After that, Marty said, “We got on the phone and called a lot of businesses and asked if they had laser printers or had plans for laser printers.”
They decided to quit their sales jobs and start Laser Product Technologies.
Five years later, because their business had grown, they built the current Laser Product Technologies building at 3936 Circle Drive in the Cedar Creek Business Park, near the McDonald’s restaurant on County Highway OT in Holmen. And five years after that, they built a second building next door.
“We’re a strong regional leader” in the remanufacture of toner cartridges, King said.

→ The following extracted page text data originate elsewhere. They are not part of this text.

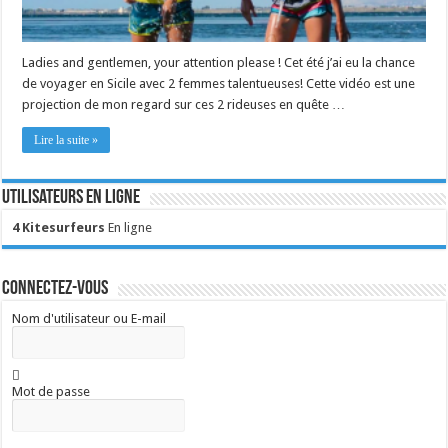
Ladies and gentlemen, your attention please ! Cet été j’ai eu la chance
de voyager en Sicile avec 2 femmes talentueuses! Cette vidéo est une
projection de mon regard sur ces 2 rideuses en quête …
Lire la suite »
Utilisateurs en ligne
4 Kitesurfeurs
En ligne
Connectez-vous
Nom d'utilisateur ou E-mail
Mot de passe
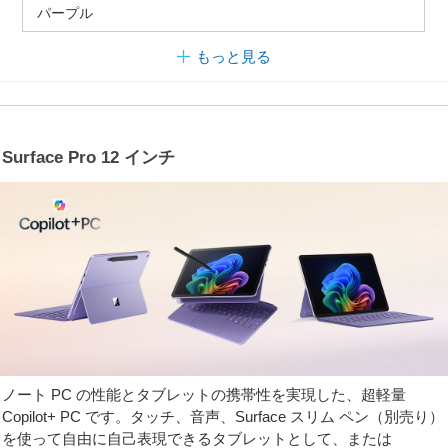
パープル
もっと見る
Surface Pro 12 インチ
ノート PC の性能とタブレットの携帯性を実現した、超軽量
Copilot+ PC です。タッチ、音声、Surface スリム ペン（別売り）
を使って自由に自己表現できるタブレットとして、または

Since the business began in 1989, it has remanufactured more than 500,000 toner cartridges, saving from the environment more than 1,250 tons of plastic.
Each toner cartridge can be remanufactured seven to 10 times before wearing out and having its parts recycled.
In remanufacturing toner cartridges, Laser Product Technologies employees clean and inspect the cartridges, replace worn or damaged parts with new parts, refill them with toner and test each cartridge before it leaves the company’s facility.
Customers are motivated to buy remanufactured toner cartridges by wanting to be more “green” and because it can save them 30 to 40 percent compared with the cost of buying a brand new toner cartridge.
Pretasky said he was interested in buying the business because “What was interesting to me was the niche market that they have. They provide the print management services and sell equipment to customers, but also remanufacture (toner cartridges) and truly help customers go green. They’re 100 percent focused on helping customers save money and run their business.” Pretasky also said the business has a quality staff.
The company’s founders said they decided to sell because they were ready to retire.
“We had an opportunity to sell it to a competitor,” Marty said. If they had done that, he said, “We think it would have been absorbed” by the buyer and there would have been job losses.
“The reason we went with who we did (DuraTech and Pretasky) is we wanted the legacy to continue,” King said, adding that he and Marty are proud of the company and its staff.